┌──

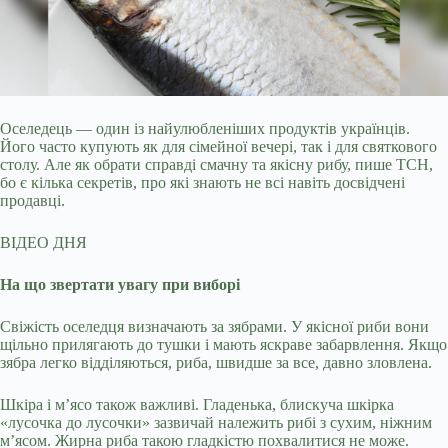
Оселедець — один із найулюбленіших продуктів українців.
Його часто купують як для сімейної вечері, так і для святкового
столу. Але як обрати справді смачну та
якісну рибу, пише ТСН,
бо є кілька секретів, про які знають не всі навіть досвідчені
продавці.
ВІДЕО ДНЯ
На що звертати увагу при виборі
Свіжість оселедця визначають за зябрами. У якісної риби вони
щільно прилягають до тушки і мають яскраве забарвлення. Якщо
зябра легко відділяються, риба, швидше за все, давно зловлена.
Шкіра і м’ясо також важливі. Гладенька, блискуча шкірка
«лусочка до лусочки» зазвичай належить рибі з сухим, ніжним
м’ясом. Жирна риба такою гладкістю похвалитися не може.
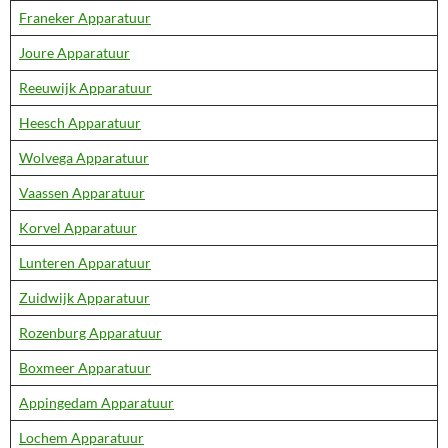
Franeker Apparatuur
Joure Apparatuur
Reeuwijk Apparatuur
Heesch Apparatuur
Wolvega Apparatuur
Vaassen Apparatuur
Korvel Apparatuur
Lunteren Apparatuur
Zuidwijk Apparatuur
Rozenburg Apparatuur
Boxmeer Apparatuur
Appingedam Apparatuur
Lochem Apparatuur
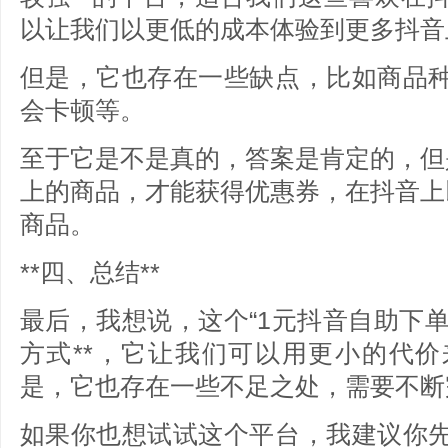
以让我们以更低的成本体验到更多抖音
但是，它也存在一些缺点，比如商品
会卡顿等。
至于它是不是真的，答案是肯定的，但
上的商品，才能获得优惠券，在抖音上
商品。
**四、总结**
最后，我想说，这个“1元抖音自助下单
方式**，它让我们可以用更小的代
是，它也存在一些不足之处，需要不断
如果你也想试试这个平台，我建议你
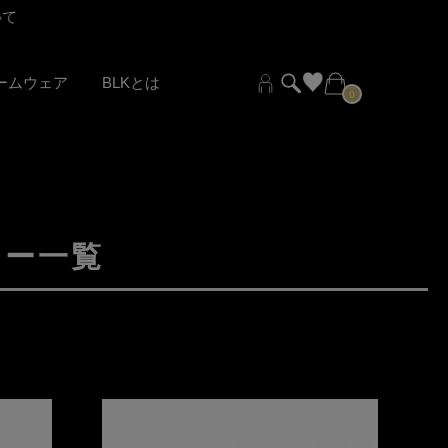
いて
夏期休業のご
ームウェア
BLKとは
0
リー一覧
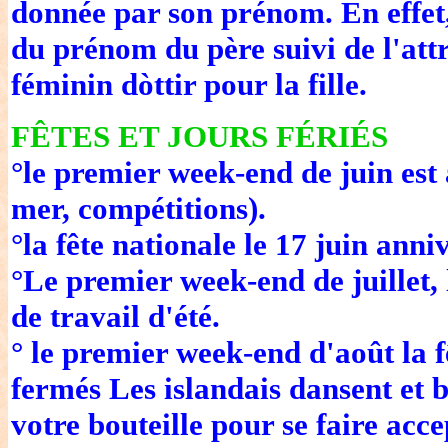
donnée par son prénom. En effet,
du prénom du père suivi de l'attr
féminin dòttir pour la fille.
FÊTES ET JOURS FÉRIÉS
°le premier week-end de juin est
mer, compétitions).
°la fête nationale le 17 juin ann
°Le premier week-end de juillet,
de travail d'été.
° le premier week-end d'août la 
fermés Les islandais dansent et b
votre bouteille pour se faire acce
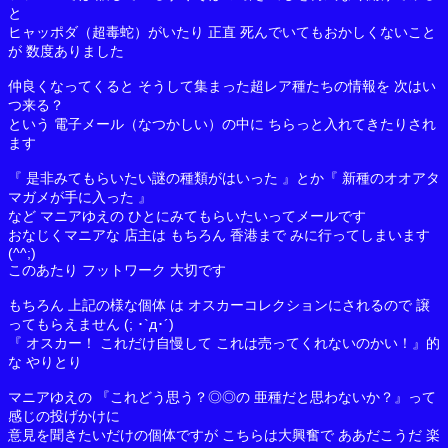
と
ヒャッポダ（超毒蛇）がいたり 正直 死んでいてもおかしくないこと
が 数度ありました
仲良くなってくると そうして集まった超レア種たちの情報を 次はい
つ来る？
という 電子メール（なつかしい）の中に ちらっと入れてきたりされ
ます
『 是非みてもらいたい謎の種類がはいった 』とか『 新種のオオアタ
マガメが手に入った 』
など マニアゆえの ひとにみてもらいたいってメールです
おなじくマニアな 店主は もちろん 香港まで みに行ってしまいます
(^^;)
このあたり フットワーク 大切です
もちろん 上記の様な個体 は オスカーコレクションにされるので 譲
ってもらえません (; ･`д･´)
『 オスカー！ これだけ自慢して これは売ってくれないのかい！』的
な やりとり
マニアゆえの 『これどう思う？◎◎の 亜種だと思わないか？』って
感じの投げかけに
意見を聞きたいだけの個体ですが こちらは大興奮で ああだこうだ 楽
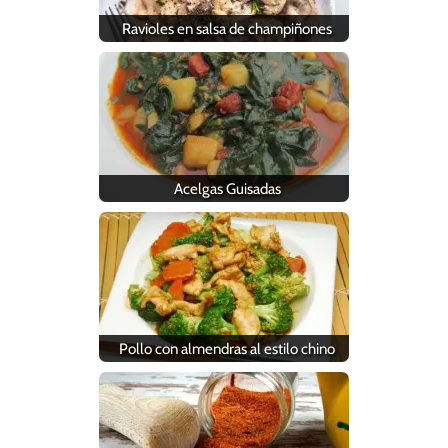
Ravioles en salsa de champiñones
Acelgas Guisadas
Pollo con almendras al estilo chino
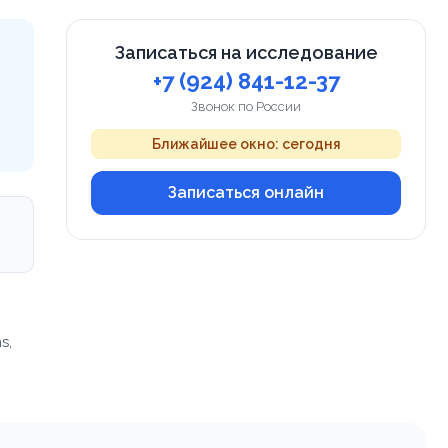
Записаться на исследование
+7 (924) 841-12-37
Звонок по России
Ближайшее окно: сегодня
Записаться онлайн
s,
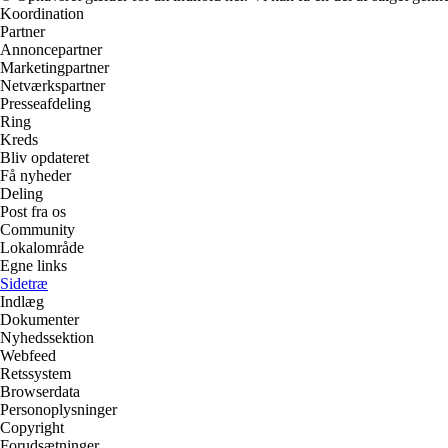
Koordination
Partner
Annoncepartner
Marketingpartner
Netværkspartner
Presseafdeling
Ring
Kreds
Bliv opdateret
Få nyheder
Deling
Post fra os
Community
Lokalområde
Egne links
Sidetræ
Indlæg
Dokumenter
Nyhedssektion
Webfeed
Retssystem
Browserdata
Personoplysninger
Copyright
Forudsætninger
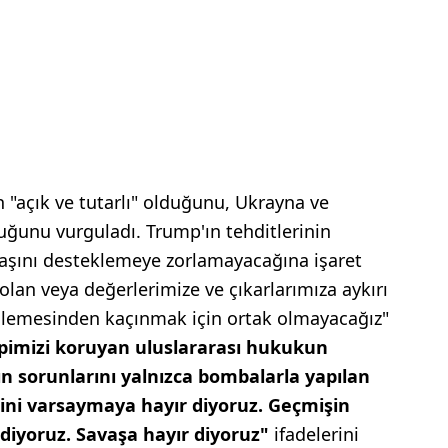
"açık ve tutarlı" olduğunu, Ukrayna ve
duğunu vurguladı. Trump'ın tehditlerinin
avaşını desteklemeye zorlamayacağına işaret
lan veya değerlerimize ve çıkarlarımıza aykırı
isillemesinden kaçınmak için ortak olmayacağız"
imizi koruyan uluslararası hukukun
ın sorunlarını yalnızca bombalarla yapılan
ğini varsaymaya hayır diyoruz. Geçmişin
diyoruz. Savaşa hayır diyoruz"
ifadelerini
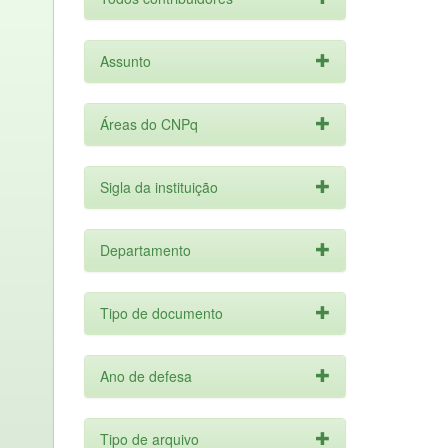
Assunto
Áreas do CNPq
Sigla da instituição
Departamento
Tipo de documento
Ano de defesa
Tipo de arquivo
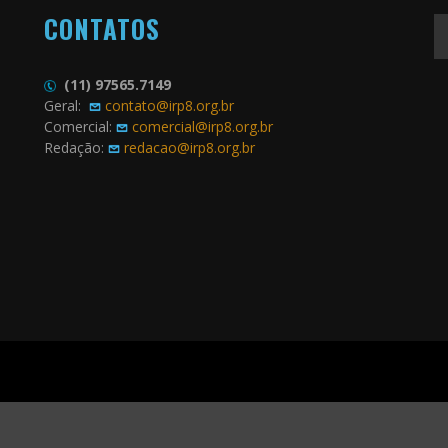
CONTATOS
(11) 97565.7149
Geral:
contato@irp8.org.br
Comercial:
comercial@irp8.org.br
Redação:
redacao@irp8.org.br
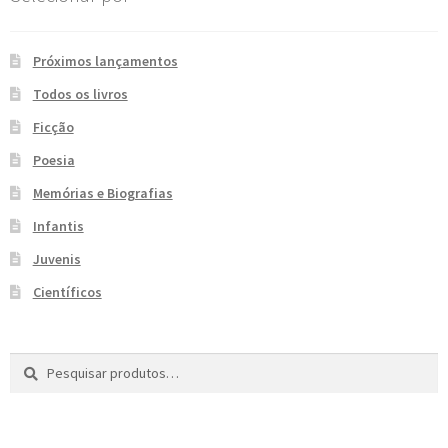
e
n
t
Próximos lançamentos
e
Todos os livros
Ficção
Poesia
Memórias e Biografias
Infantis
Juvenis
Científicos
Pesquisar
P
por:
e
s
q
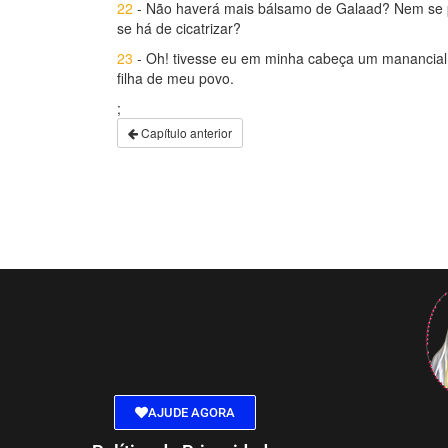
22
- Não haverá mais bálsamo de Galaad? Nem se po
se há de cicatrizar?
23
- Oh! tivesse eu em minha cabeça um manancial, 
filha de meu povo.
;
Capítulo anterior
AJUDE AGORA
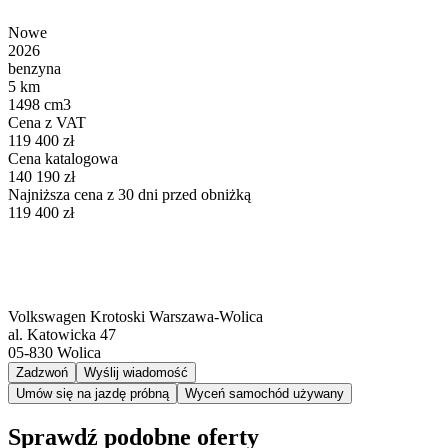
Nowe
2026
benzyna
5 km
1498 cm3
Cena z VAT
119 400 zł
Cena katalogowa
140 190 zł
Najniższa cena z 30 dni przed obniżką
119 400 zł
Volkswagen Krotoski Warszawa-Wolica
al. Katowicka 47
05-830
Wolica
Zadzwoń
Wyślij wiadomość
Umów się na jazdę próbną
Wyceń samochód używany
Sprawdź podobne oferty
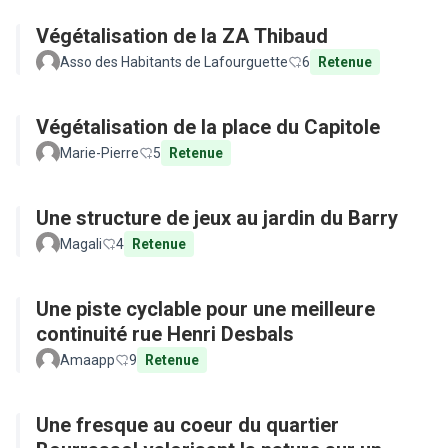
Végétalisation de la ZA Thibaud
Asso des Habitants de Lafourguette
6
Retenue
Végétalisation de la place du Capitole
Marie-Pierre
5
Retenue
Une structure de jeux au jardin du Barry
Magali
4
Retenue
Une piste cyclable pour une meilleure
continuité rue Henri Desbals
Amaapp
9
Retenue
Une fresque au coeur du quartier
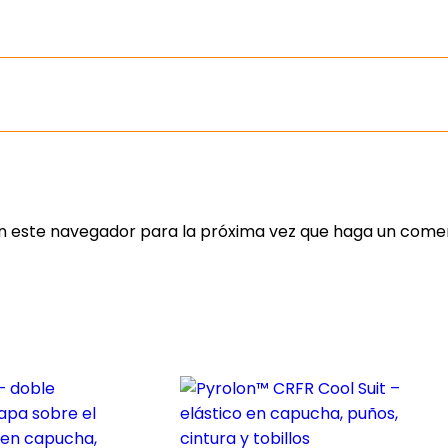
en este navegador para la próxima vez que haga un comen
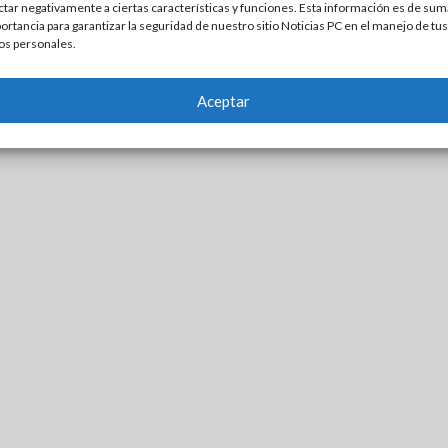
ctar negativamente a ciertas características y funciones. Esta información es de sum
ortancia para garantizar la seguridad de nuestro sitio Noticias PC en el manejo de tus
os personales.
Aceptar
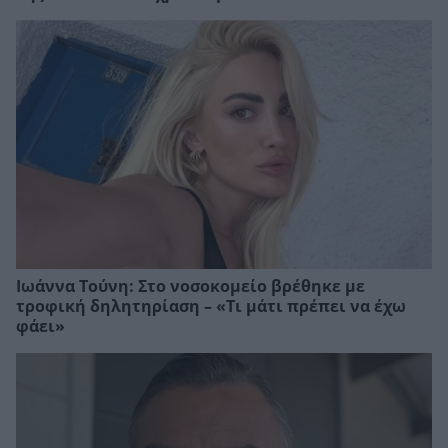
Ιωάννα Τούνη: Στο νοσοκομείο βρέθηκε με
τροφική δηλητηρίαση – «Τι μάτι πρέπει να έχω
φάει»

└──

Request:
Could you give all the records again, exactly, minus the pictures?

Expected output:
Оселедець — один із найулюбленіших продуктів українців.
Його часто купують як для сімейної вечері, так і для святкового
столу. Але як обрати справді смачну та
якісну рибу, пише ТСН,
бо є кілька секретів, про які знають не всі навіть досвідчені
продавці.
ВІДЕО ДНЯ
На що звертати увагу при виборі
Свіжість оселедця визначають за зябрами. У якісної риби вони
щільно прилягають до тушки і мають яскраве забарвлення. Якщо
зябра легко відділяються, риба, швидше за все, давно зловлена.
Шкіра і м’ясо також важливі. Гладенька, блискуча шкірка
«лусочка до лусочки» зазвичай належить рибі з сухим, ніжним
м’ясом. Жирна риба такою гладкістю похвалитися не може.
Franeker Apparatuur
Joure Apparatuur
Reeuwijk Apparatuur
Heesch Apparatuur
Wolvega Apparatuur
Vaassen Apparatuur
Korvel Apparatuur
Lunteren Apparatuur
Zuidwijk Apparatuur
Rozenburg Apparatuur
Boxmeer Apparatuur
Appingedam Apparatuur
Lochem Apparatuur
以让我们以更低的成本体验到更多抖音
但是，它也存在一些缺点，比如商品
会卡顿等。
至于它是不是真的，答案是肯定的，但
上的商品，才能获得优惠券，在抖音上
商品。
**四、总结**
最后，我想说，这个“1元抖音自助下单
方式**，它让我们可以用更小的代
是，它也存在一些不足之处，需要不断
如果你也想试试这个平台，我建议你
いて
夏期休業のご
ームウェア
BLKとは
0
リー一覧
donnée par son prénom. En effet,
du prénom du père suivi de l'attr
féminin dòttir pour la fille.
FÊTES ET JOURS FÉRIÉS
°le premier week-end de juin est
mer, compétitions).
°la fête nationale le 17 juin ann
°Le premier week-end de juillet,
de travail d'été.
° le premier week-end d'août la 
fermés Les islandais dansent et b
votre bouteille pour se faire acce
と
ヒャッポダ（超毒蛇）がいたり 正直 死んでいてもおかしくないこと
が 数度ありました
仲良くなってくると そうして集まった超レア種たちの情報を 次はい
つ来る？
という 電子メール（なつかしい）の中に ちらっと入れてきたりされ
ます
『 是非みてもらいたい謎の種類がはいった 』とか『 新種のオオアタ
マガメが手に入った 』
など マニアゆえの ひとにみてもらいたいってメールです
おなじくマニアな 店主は もちろん 香港まで みに行ってしまいます
(^^;)
このあたり フットワーク 大切です
もちろん 上記の様な個体 は オスカーコレクションにされるので 譲
ってもらえません (; ･`д･´)
『 オスカー！ これだけ自慢して これは売ってくれないのかい！』的
な やりとり
マニアゆえの 『これどう思う？◎◎の 亜種だと思わないか？』って
感じの投げかけに
意見を聞きたいだけの個体ですが こちらは大興奮で ああだこうだ 楽
Ravioles en salsa de champiñones
Acelgas Guisadas
Pollo con almendras al estilo chino
Записаться на исследование
+7 (924) 841-12-37
Звонок по России
Ближайшее окно: сегодня
Записаться онлайн
s,
Koordination
Partner
Annoncepartner
Marketingpartner
Netværkspartner
Presseafdeling
Ring
Kreds
Bliv opdateret
Få nyheder
Deling
Post fra os
Community
Lokalområde
Egne links
Sidetræ
Indlæg
Dokumenter
Nyhedssektion
Webfeed
Retssystem
Browserdata
Personoplysninger
Copyright
Forudsætninger
"açık ve tutarlı" olduğunu, Ukrayna ve
duğunu vurguladı. Trump'ın tehditlerinin
avaşını desteklemeye zorlamayacağına işaret
lan veya değerlerimize ve çıkarlarımıza aykırı
isillemesinden kaçınmak için ortak olmayacağız"
imizi koruyan uluslararası hukukun
ın sorunlarını yalnızca bombalarla yapılan
ğini varsaymaya hayır diyoruz. Geçmişin
diyoruz. Savaşa hayır diyoruz"
ifadelerini
Assunto
Áreas do CNPq
Sigla da instituição
Departamento
Tipo de documento
Ano de defesa
Tipo de arquivo
CONTATOS
(11) 97565.7149
Geral:
contato@irp8.org.br
Comercial:
comercial@irp8.org.br
Redação:
redacao@irp8.org.br
e
n
t
Próximos lançamentos
e
Todos os livros
Ficção
Poesia
Memórias e Biografias
Infantis
Juvenis
Científicos
Pesquisar
P
por:
e
s
q
22
- Não haverá mais bálsamo de Galaad? Nem se po
se há de cicatrizar?
23
- Oh! tivesse eu em minha cabeça um manancial, 
filha de meu povo.
;
Capítulo anterior
AJUDE AGORA
Nowe
2026
benzyna
5 km
1498 cm3
Cena z VAT
119 400 zł
Cena katalogowa
140 190 zł
Najniższa cena z 30 dni przed obniżką
119 400 zł
Volkswagen Krotoski Warszawa-Wolica
al. Katowicka 47
05-830
Wolica
Zadzwoń
Wyślij wiadomość
Umów się na jazdę próbną
Wyceń samochód używany
Sprawdź podobne oferty
Végétalisation de la ZA Thibaud
Asso des Habitants de Lafourguette
6
Retenue
Végétalisation de la place du Capitole
Marie-Pierre
5
Retenue
Une structure de jeux au jardin du Barry
Magali
4
Retenue
Une piste cyclable pour une meilleure
continuité rue Henri Desbals
Amaapp
9
Retenue
Une fresque au coeur du quartier
en este navegador para la próxima vez que haga un comen
ctar negativamente a ciertas características y funciones. Esta información es de sum
ortancia para garantizar la seguridad de nuestro sitio Noticias PC en el manejo de tus
os personales.
Aceptar
Ιωάννα Τούνη: Στο νοσοκομείο βρέθηκε με
τροφική δηλητηρίαση – «Τι μάτι πρέπει να έχω
φάει»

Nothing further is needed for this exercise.